I like to make an image that is so simple you can't avoid it, and so complicated you can't figure it out.
A lex Katz’s distinctly stylized and hyper-specific aesthetic has defined the world of figurative painting of the later half of the twentieth century. Set against a backdrop of crisp lines and Matthieu is a recognizable example of Katz’s iconic mode of portraiture, and most importantly his commitment to revealing the spirit and essence of his sitters.

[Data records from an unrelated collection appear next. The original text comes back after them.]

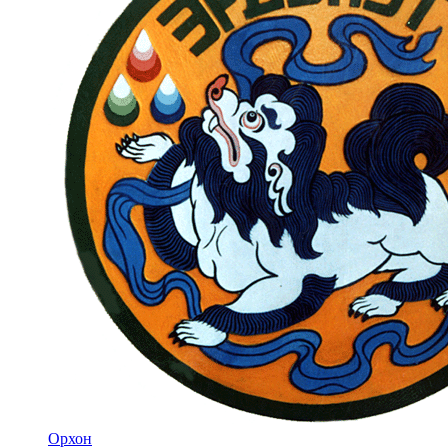
Орхон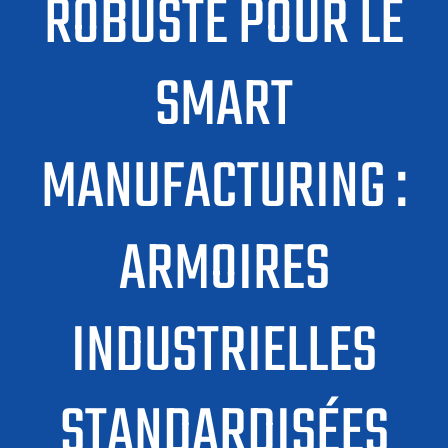
ROBUSTE POUR LE
SMART
MANUFACTURING :
ARMOIRES
INDUSTRIELLES
STANDARDISÉES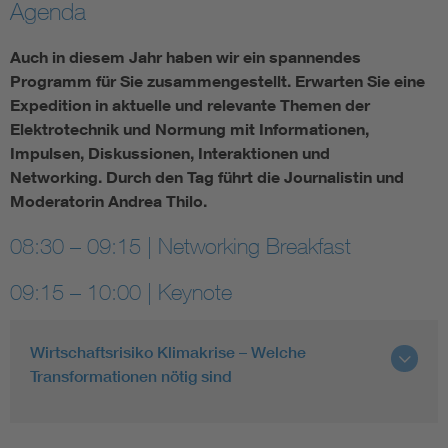
Agenda
Auch in diesem Jahr haben wir ein spannendes
Programm für Sie zusammengestellt. Erwarten Sie eine
Expedition in aktuelle und relevante Themen der
Elektrotechnik und Normung mit Informationen,
Impulsen, Diskussionen, Interaktionen und
Networking. Durch den Tag führt die Journalistin und
Moderatorin Andrea Thilo.
08:30 – 09:15 | Networking Breakfast
09:15 – 10:00 | Keynote
Wirtschaftsrisiko Klimakrise – Welche
Transformationen nötig sind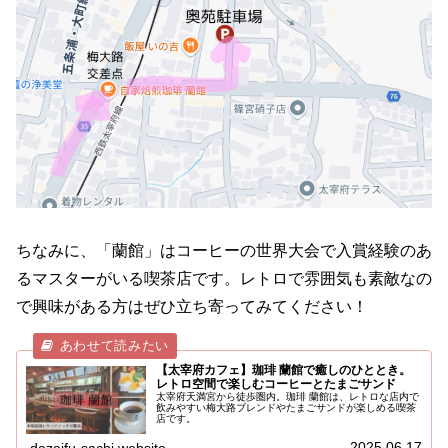
ちなみに、「蘭館」はコーヒーの世界大会で入賞経験のあ
るマスターがいる喫茶店です。レトロで雰囲気も素敵なの
で興味がある方はぜひ立ち寄ってみてください！
【太宰府カフェ】珈琲 蘭館で癒しのひととき。
レトロ空間で楽しむコーヒーとたまごサンド
太宰府天満宮から徒歩圏内。珈琲 蘭館は、レトロな店内で
飲みやすい梅大路ブレンドやたまごサンドが楽しめる喫茶
店です。
2025.06.17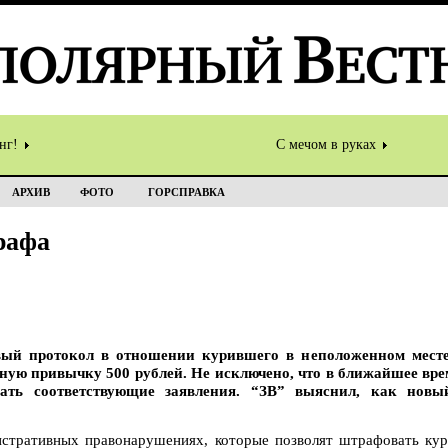
инг!
С мечом в руках
АРХИВ
ФОТО
ГОРСПРАВКА
рафа
вый протокол в отношении курившего в неположенном месте
дную привычку 500 рублей. Не исключено, что в ближайшее врем
ать соответствующие заявления. “ЗВ” выяснил, как новы
истративных правонарушениях, которые позволят штрафовать ку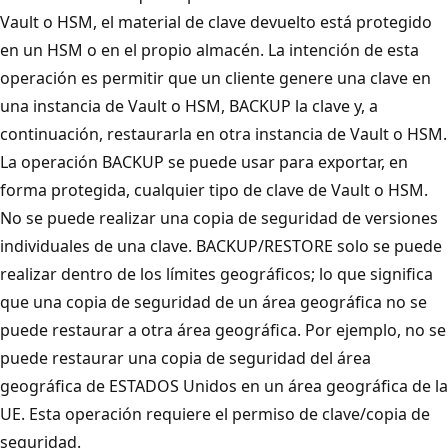
Vault o HSM, el material de clave devuelto está protegido
en un HSM o en el propio almacén. La intención de esta
operación es permitir que un cliente genere una clave en
una instancia de Vault o HSM, BACKUP la clave y, a
continuación, restaurarla en otra instancia de Vault o HSM.
La operación BACKUP se puede usar para exportar, en
forma protegida, cualquier tipo de clave de Vault o HSM.
No se puede realizar una copia de seguridad de versiones
individuales de una clave. BACKUP/RESTORE solo se puede
realizar dentro de los límites geográficos; lo que significa
que una copia de seguridad de un área geográfica no se
puede restaurar a otra área geográfica. Por ejemplo, no se
puede restaurar una copia de seguridad del área
geográfica de ESTADOS Unidos en un área geográfica de la
UE. Esta operación requiere el permiso de clave/copia de
seguridad.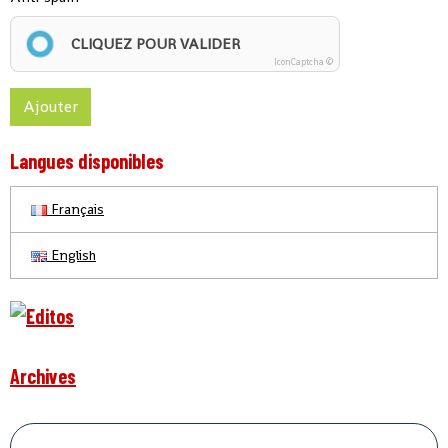
CLIQUEZ POUR VALIDER
IconCaptcha ©
Ajouter
Langues disponibles
Français
English
Archives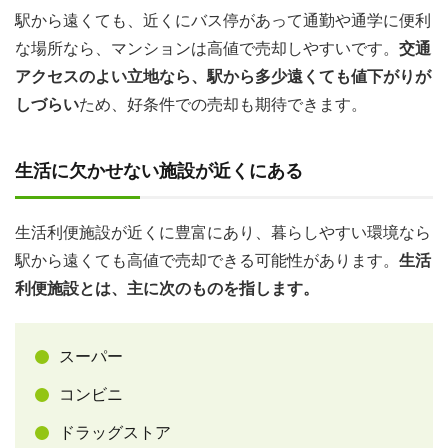
駅から遠くても、近くにバス停があって通勤や通学に便利
な場所なら、マンションは高値で売却しやすいです。
交通
アクセスのよい立地なら、駅から多少遠くても値下がりが
しづらい
ため、好条件での売却も期待できます。
生活に欠かせない施設が近くにある
生活利便施設が近くに豊富にあり、暮らしやすい環境なら
駅から遠くても高値で売却できる可能性があります。
生活
利便施設とは、主に次のものを指します。
スーパー
コンビニ
ドラッグストア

Born in Brooklyn in 1927 and educated at The Cooper Union and Skowhegan School of Painting and Sculpture, Katz settled on figuration as the primary focus of his artistic output from the beginning of his career. Emerging in the New York art scene of the 1950s, which was dominated by the titans of Abstract Expressionism, Katz brazenly forged his own path, eschewing the passion and primacy of gesture inherent to abstraction, to craft flat, polished scenes, awash in fields of colour that captured the sensation of lived experience. Prefiguring a renewed interest in realist painting, Katz developed his figurative style alongside the Pop artists. Like his contemporaries, he had a strong interest in the vernacular language of popular culture which translated into his paintings. Much in the way Andy Warhol transformed a Campbell’s soup can into an instantly recognisable symbol, Katz transforms his circle of family and friends into visually arresting icons.
In his stunning perception of everyday life, Katz does not seek to create a narrative, but rather a sense of wonder and intrigue, allowing the inscrutable nature of his subject to shine through. Typical of the artist’s work, the shallow spatial plane paired with the apparent inexpressivity of the depicted figure owe much to the crisp manner of commercial art and illustration with further inspiration drawn from film, advertising and fashion. Perfectly articulating Katz's idiosyncratic style, critic Donald Kuspit writes:
"Katz’s portraits are true to the way we experience others. They eloquently convey the tension between the determinate outer appearance and the indeterminate inner reality of someone known only from the outside. Katz seems to make the shell of a person’s outer reality his or her complete substance, as though the person had no inner substance. Yet the quirkiness of Katz’s appearances alludes to that inner substance […] For all their everydayness, Katz’s figures have an air of transient strangeness to them, suggesting the mystery of their inner existence, perhaps even to themselves.”
This coming Fall, the Solomon Guggenheim Museum will hold a retrospective exhibition of the lifework oeuvre of Alex Katz, inundating the rotonda with the works of this last child of American Realism.